Direito à desconexão em tempos de teletrabalho

 

O direito à desconexão consiste no direito de o empregado poder usufruir de seu tempo fora do trabalho para dedicar-se atividades pessoais, ficar com a família, fazer atividades físicas, tirar um tempo para si, etc. Esse direito tem ficado cada vez mais ameaçado pelo trabalho dentro de casa. Quando o quarto ou a sala de estar se tornam escritório, é mais difícil se desligar completamente do trabalho em horários fora do expediente. Referido direito, já regulado por outros países, tem ganhado cada vez mais importância no Brasil, sobretudo devido a pandemia do covid-19, que exigiu profundas alterações nas relações de trabalho.

Além da dificuldade dos empregados em se desconectar, os empregadores também enfrentam o problema de não conseguirem monitorar o tempo de trabalho e até mesmo as condições em que está sendo realizado. Alerta à realidade atual, a Organização Internacional do Trabalho (OIT) indicou o direito à desconexão, por meio de um relatório publicado em janeiro de 2021, que convoca os governos, trabalhadores e sindicatos a adotarem medidas específicas para assegurar a visibilidade e privacidade do empregado.

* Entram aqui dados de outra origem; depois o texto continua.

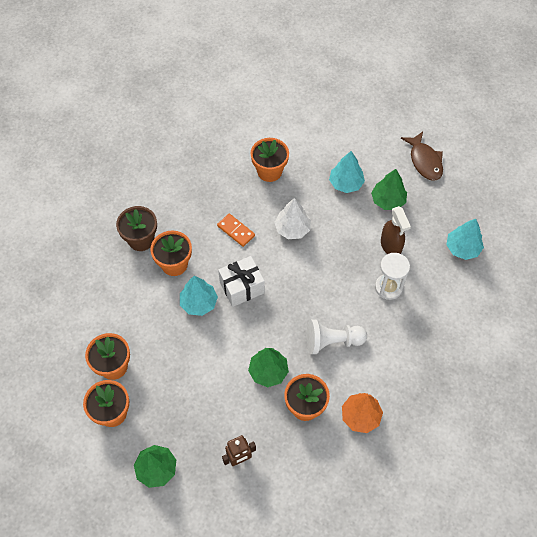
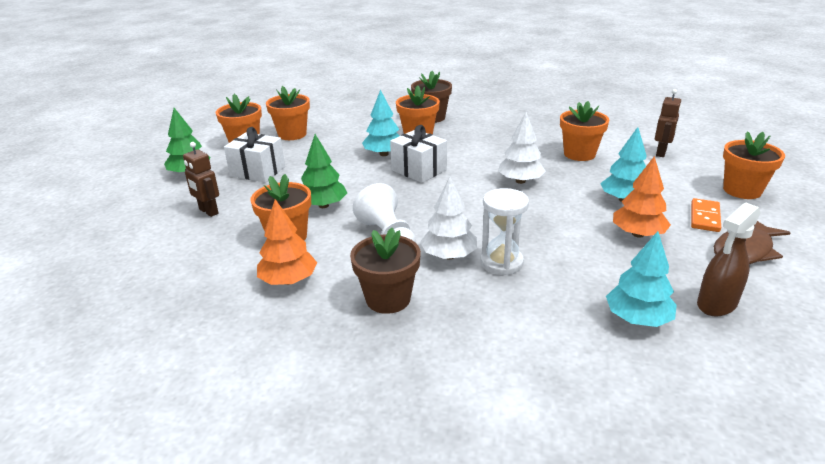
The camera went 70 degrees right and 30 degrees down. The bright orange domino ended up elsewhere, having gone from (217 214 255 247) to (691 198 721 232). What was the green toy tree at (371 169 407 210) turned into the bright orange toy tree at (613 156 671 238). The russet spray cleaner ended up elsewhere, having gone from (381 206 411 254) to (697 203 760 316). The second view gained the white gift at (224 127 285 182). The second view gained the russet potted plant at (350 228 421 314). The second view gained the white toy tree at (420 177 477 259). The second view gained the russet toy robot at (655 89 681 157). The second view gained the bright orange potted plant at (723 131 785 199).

Ainda inexiste previsão específica na legislação trabalhista brasileira, porém há no Congresso alguns projetos de lei com esse tema. O teletrabalho também entra na discussão, pois não prevê direito a hora extra sob entendimento de que a empresa não tem como controlar a jornada. Consultado sobre o tema, o advogado Rafael Salmeron afirma que “a Declaração Universal dos Direitos Humanos, em respeito aos direitos e liberdades, proclama há décadas que toda pessoa tem direito a repouso e lazer, e inclusive à limitação razoável das horas de trabalho e férias periódicas remuneradas”. E completa: “a nossa Constituição Federal de 1988 igualmente declara que o bem-estar e os direitos sociais, a exemplo da saúde e o lazer, devem ser assegurados em nosso País”.

Com a pandemia, o direito ao descanso ganhou novos contornos. A Medida Provisória 927, editada em março de 2020, trouxe um capítulo exclusivo para regulamentar o teletrabalho. O parágrafo 5º, inclusive, afirma que o tempo de uso de aplicativos e programas de comunicação fora da jornada de trabalho do empregado não constitui tempo à disposição, regime de prontidão ou de sobreaviso, exceto se houver previsão em acordo individual ou coletivo”. A MP perdeu a vigência em julho, mas o teletrabalho segue regulamentado pela CLT desde 2017.

Importante dizer que a saúde mental dos empregados vem sendo um dos principais motivos para a promoção de novas adequações no teletrabalho. Trata-se de tema recente, ainda não muito questionado ou discutido na justiça do trabalho, pois além de se tratar de novidade, os trabalhadores provavelmente estão ponderando o risco de desemprego que um possível processo poderia acarretar nesse momento.

Em linha com a necessidade de garantir o direito à desconexão e, também, ao lazer, já existem dois projetos de lei na Câmara dos Deputados: o PL 4931/2020, que regulamenta alguns pontos do teletrabalho e prevê o direito à desconexão “a fim de garantir o respeito dos períodos de descanso e férias, bem como a intimidade pessoal e familiar do empregado”; e o PL 5581/2020, que sugere que as empresas com mais de 50 empregados devem adotar “políticas internas educativas para orientação a seus empregados e gestores quanto à importância da desconexão e de boas práticas de etiqueta digital”. Ainda não há previsão de quando serão votados.